NBA All-Star Weekend kicked off yesterday with commissioner Adam Silver unveiling several features soon to become part of the future live game streaming experience. The annual Tech Summit always offers a solid glimpse into the future, and fans were abuzz wondering what technical marvels would be coming to the NBA viewing experience.
During his presentation, Silver mentioned multiple quality-of-life upgrades including wider customization options, alternate languages, and integrated betting. Silver brought up other features as well such as celebrity commentary and an animated graphics package, but those don’t really appeal to me as much as the first three changes I mentioned. I’d always rather hear professional broadcasters talk about the game than some random celebrity trying to push their new ad deal. That’s just me though. I’m sure some people are thrilled about those changes.
Regardless, the most noteworthy change was the integration of augmented reality. This part of the presentation stole the show as Silver brought Ahamad Rashad, scanned him, and immediately inserted him into a Horton Tucker highlight.
WOW! INCREDIBLE! Is that really the best the league has to offer?
Who is this for? Who in their right mind would want to insert themselves in the game? Sure, it might be cool for a second to see a semi-well-rendered version of yourself pull off something you could never do in real life, but what’s the point? Who are you going to show this to? Your friends? That’ll go over really well.
“Hey, look at this. I can put myself into the game.”
“Wow! That was cool.”
“Do you want to see it again?”
“No, I’d rather just watch the game.”
The more you insist on showing people your avatar pulling off highlights, the dumber you are going to look. It won’t make anyone look cool. It’s a neat party trick and that’s it. It’s not worth investing millions into.
What are some other uses I can think of for this? Well, if there’s a player you really don’t like or someone that has been the butt of NBA culture recently, fans could insert themselves into situations where they get to dunk on said player or make them look like a fool. I won’t lie and say that I wouldn’t be interested in breaking Ben Simmons’ ankles even if it’s fake.
What else? If I ever have kids, maybe I could fool them into thinking I was once a pro basketball player. That might be fun for a day or two, right?
Ummm...maybe if I can insert multiple avatars into a single play I can make it look like I’m dunking on a friend of mine?

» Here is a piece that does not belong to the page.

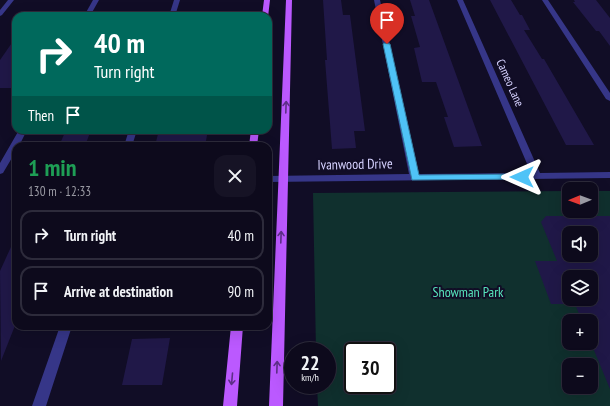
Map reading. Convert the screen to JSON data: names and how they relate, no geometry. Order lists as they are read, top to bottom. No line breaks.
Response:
{"streets":{"street":["Cameo Lane","Ivanwood Drive"]},"crossings":[["Cameo Lane","Ivanwood Drive"]],"parks":["Showman Park"],"north":"left","page":{"turn":["40 m","Turn right"],"then":"Then","heading":["1 min","130 m · 12:33"],"map_buttons":["+","−"],"list":[{"name":"Turn right","value":"40 m"},{"name":"Arrive at destination","value":"90 m"}],"speed":"22 km/h","limit":"30"}}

That’s pretty much it though. Some people will say things like, “Well, people love to insert themselves into career mode on NBA 2K, and it feels authentic, so why wouldn’t we get the same feeling with this new tech?” but that’s ridiculous. The 2K series is a video game, and games are intended to make you feel like the character you’re playing as. Whether it’s first or third-person, you are controlling every action your character makes, and that makes you the person on screen more than the person reading their lines. With this new AR tech, you have no control. You know how the play is going to happen, you know what they are going to do. That doesn’t equate to the badassery you feel when you pull off a sick maneuver in Blacktop mode, or dominate an opposing team online. Your decisions led to that highlight, that enormous victory. With this, it seems like just a method for people who swore they would have made the league if not for an injury they suffered in middle school to see a fake alternate dimension and whisper to themselves “I would’ve been the best the world ever saw.” Lame.
From the NBA’s perspective, I understand why they’d want to roll something like this out. Augmented reality is the future, and perhaps this was the most they could pull off with such tech before the summit. However, I can’t think of anybody who legitimately wanted this.
You know what would be cooler? Ref cams. People love to hate on referees for making bad calls. Putting cameras on the refs to show their point of view during the action would be an interesting feature that I’m sure fans would love to see. There are some obvious detriments, most notably, opening the door to much more criticism for officials, but at the same time, it could also provide perspective on how hard it can be to notice certain fouls in real-time. Furthermore, if the technology ends up being very effective for fans pointing out fouls, it could then be used by video crews for instant replay to make appropriate calls in key moments. Doesn’t that sound like something everyone can get behind?
Look, if you’re intrigued by the idea of putting yourself into a highlight, I don’t blame you. As I said, I’d be down to laugh a little watching myself or a friend of mine in one of our favorite highlights or Shaqtin’ a Fool moments. If this is the best the NBA could offer at the tech summit though, what are they even doing?